Wang’s openness about such topics could ultimately make him subject to harsher treatment by prison authorities, as evidenced by some of the latest information regarding the Iranian-British political prisoner Nazanin Zaghari-Ratcliffe. The 40-year-old woman recently announced that she and the human rights attorney and fellow political prisoner Narges Mohammadi would be undertaking a hunger strike for at least three days, beginning on January 14. The protest relates to the well-known tactic of extrajudicial punishment and pressure that is the denial of medical treatment to inmates.

Since her initial arrest in April 2016, Zaghari-Ratcliffe has been experience a steady decline in her physical well-being, and she now suffers from persistent numbness in her extremities, along with neurological problems, and has discovered lumps in her breast that may be indicative of cancer. Last year, the withholding medical care was made subject to particularly widespread criticism after images spread online of a former political prisoner who had lost an eye and part of his jaw to cancer surgery because the disease had gone untreated while he was serving his prison term. Multiple other prisoners have reportedly died under similar circumstances.

Hunger strikes are a familiar form of protest in Iranian prisons and are often effective at drawing attention to inmates’ grievances. In view of this fact, as well as the sensitivity of the given issue, regime authorities have showcased serious anxiety over the forthcoming action. According to the Evening Standard, phone calls between Zaghari-Ratcliffe and her British husband were abruptly canceled after the joint announcement from her and Mrs. Mohammadi. Overall phone privileges were restricted as well, and The Guardian reported that Zaghari-Ratcliffe also had her food ration cut.

The latter report notes that the denial of medical treatment to both women has been sustained in spite of promises from the prison doctor.

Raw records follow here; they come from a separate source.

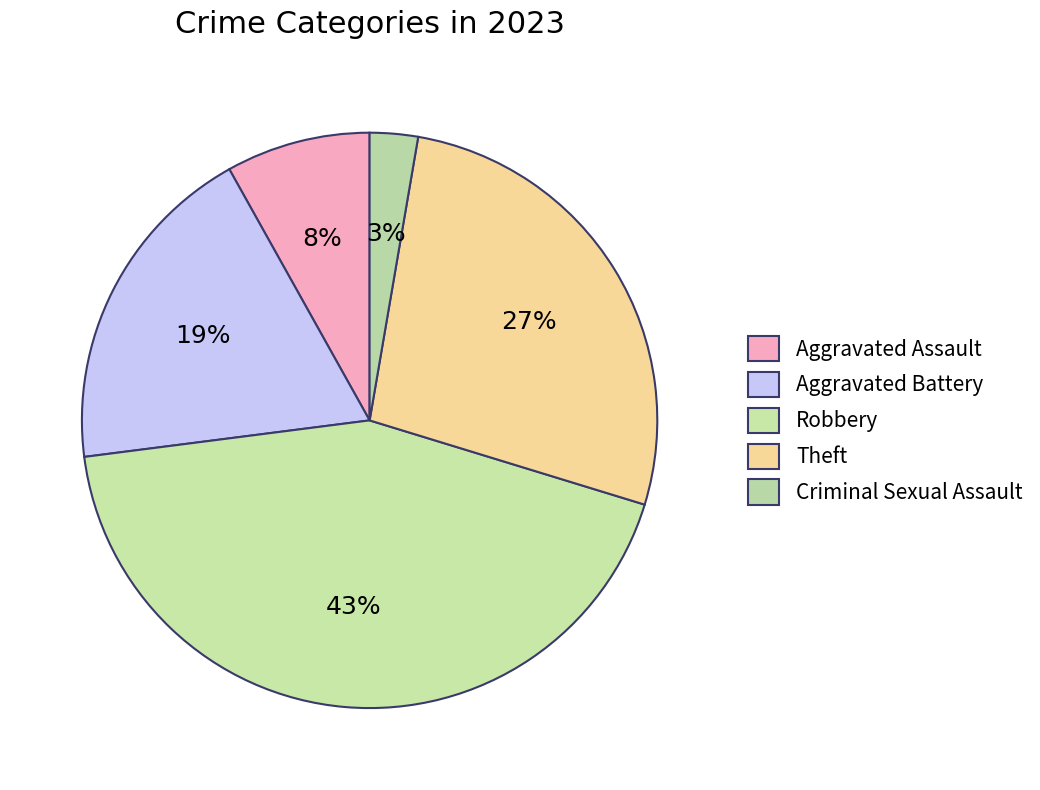

Do Aggravated Battery and Robbery together represent more than half of the pie?

Yes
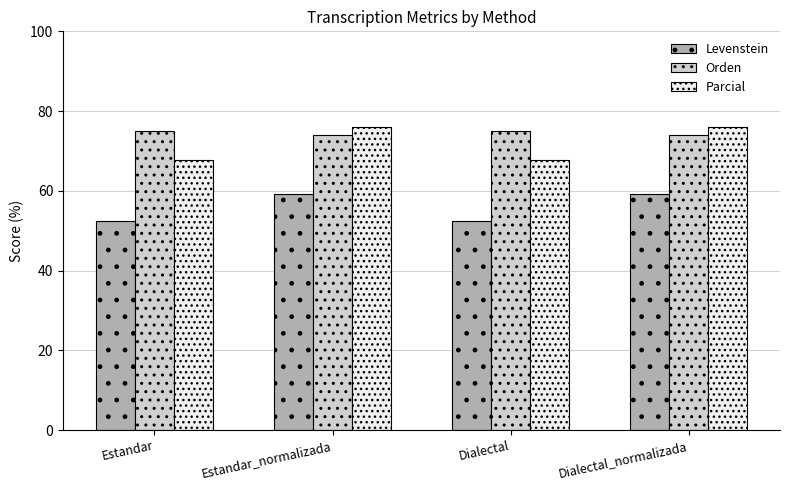

Between Estandar and Estandar_normalizada, which series saw the biggest shift?

Parcial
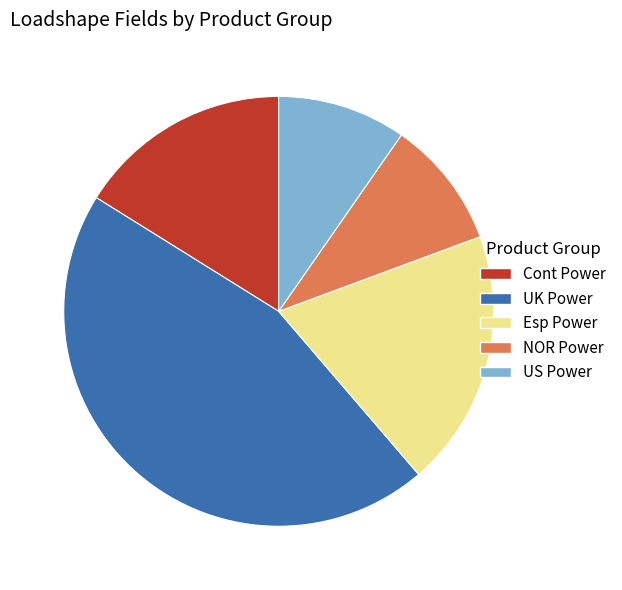

How many slices are in this pie chart?

5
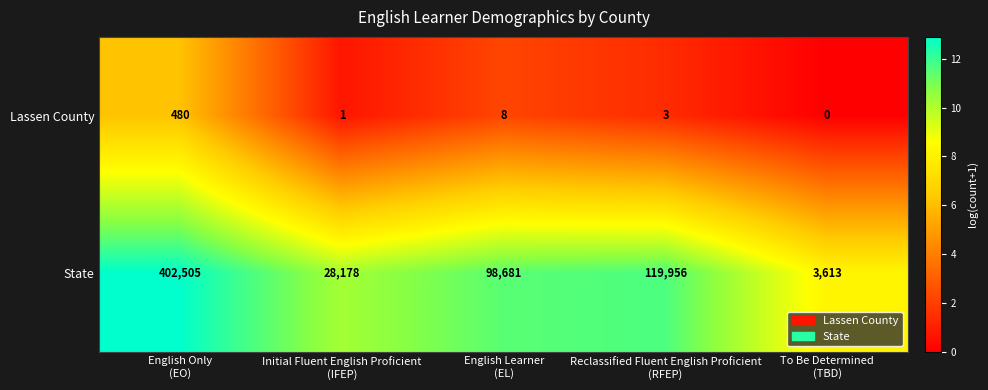

Which series has the largest total across all categories?

State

The situation has apparently generated a new outpouring of vocal support from British officials, although it remains to be seen whether the UK government will actually intercede with Tehran in a more serious or effective way.

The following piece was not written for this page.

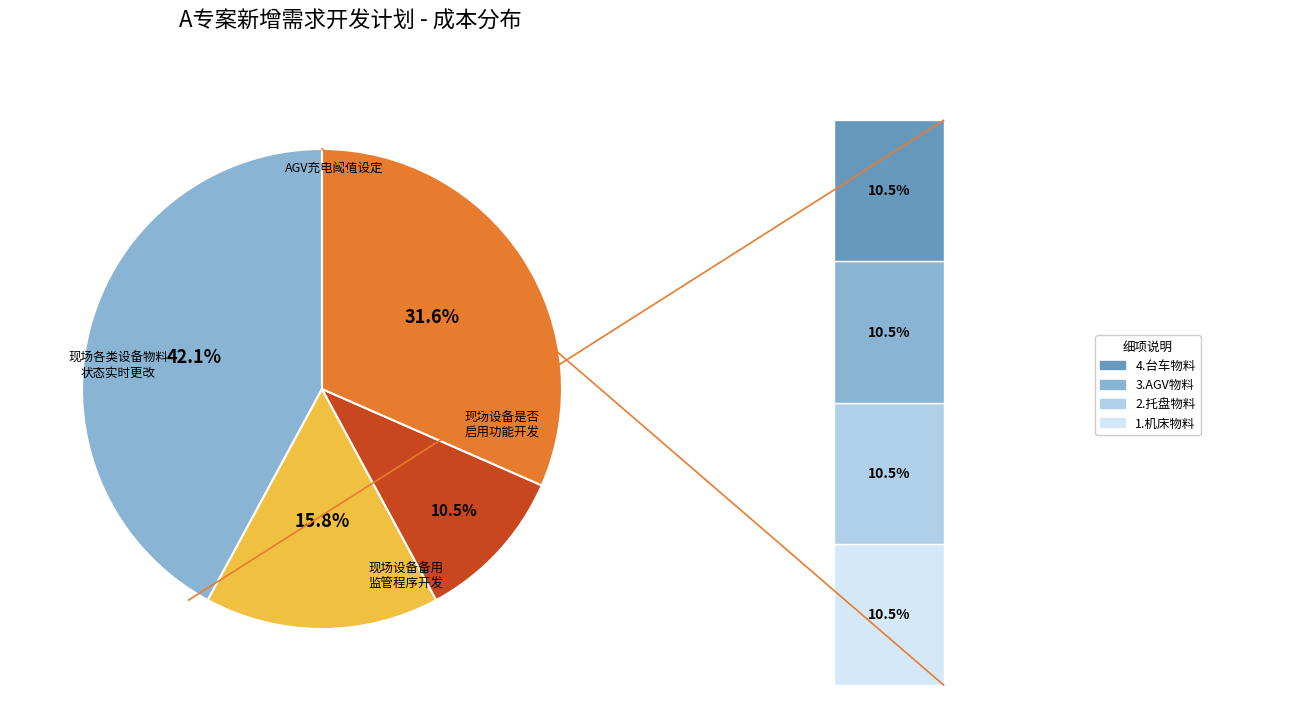

To the nearest percent, what percentage of the pie is 1.机床物料状态增删改?

11%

Tulip Siddiq, the Member of Parliament representing Zaghari-Ratcliffe’s home in Britain, criticized the preexisting response by saying that “tough rhetoric is not enough.” Meanwhile, the shadow foreign secretary, Emily Thornberry, elaborating upon the rhetoric by suggesting that Tehran’s “barbaric” treatment of the prisoner constituted the regime “burying their own diplomatic grave.”

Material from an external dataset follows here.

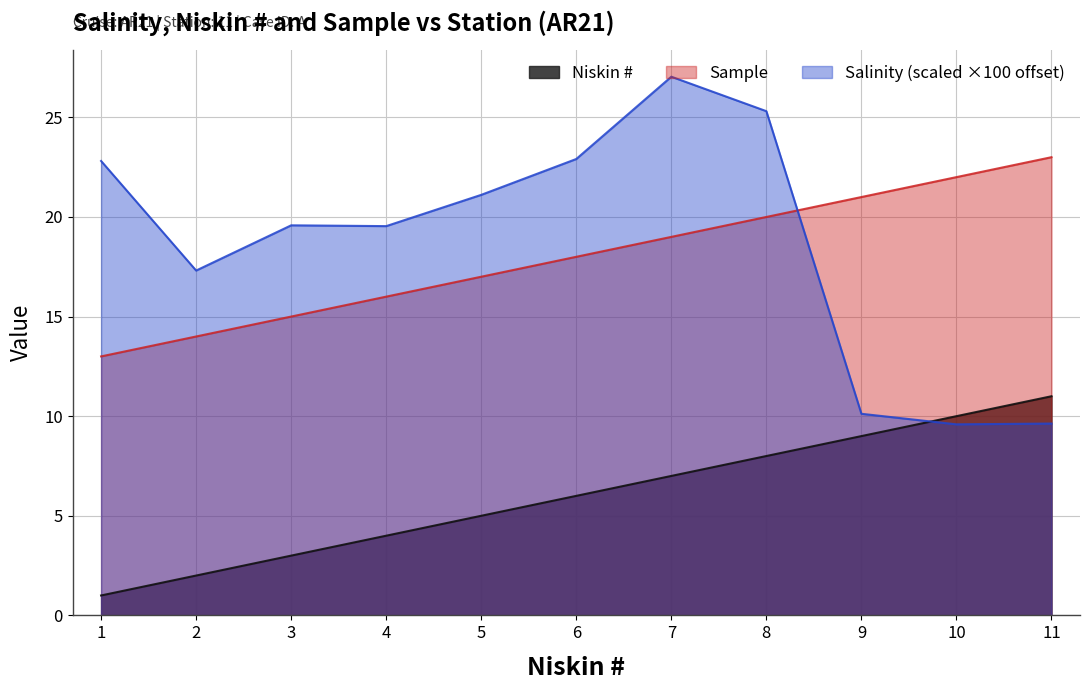

In Salinity, how many points are higher than both neighbors (excluding endpoints)?

2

Yet the Iranian judiciary and hardline media have remained defiant about this and similar cases. The Guardian quoted judiciary spokesman Gholam-Hossein Mohseni-Ejei as saying that “releasing or keeping Zaghari is no way affected by [foreign diplomats’] interference.” This commentary can presumably be generalized to include not only Zaghari-Ratcliffe’s fellow detained dual nationals but also the broader population of scholars, activists, artists, and public personalities who have come under threat from the regime’s escalating crackdown.

On Monday, the Los Angeles Times added a new group to the list of those who are apparently being targeted in this action. It observed that two demographers, one of whom is a citizen of both Iran and Australia, have been arrested because their research contradicted the push by Supreme Leader Ali Khamenei to promote a higher birthrate and larger families throughout the Islamic Republic.

The article quoted Iranian political analyst Siavash Ramesh as saying of these latest arrests, “It’s a signal to people in the country to be careful, or you will end up in jail. If a demographer who says the population is good enough, is jailed, then who is safe?”

Demography is not the first academic discipline to be identified as a supposed threat to the clerical regime. Last February, eight environmental researchers were arrested and accused of spying on behalf of Western powers. One of these, an Iranian-Canadian professor by the name of Kavous Seyyed-Emami, was found dead in his prison cell soon thereafter. Although authorities attributed the death to suicide, this account has been vigorously disputed and the case continues to stand out as a warning of the dangers faced in Iranian prisons by dual nationals and political detainees more generally.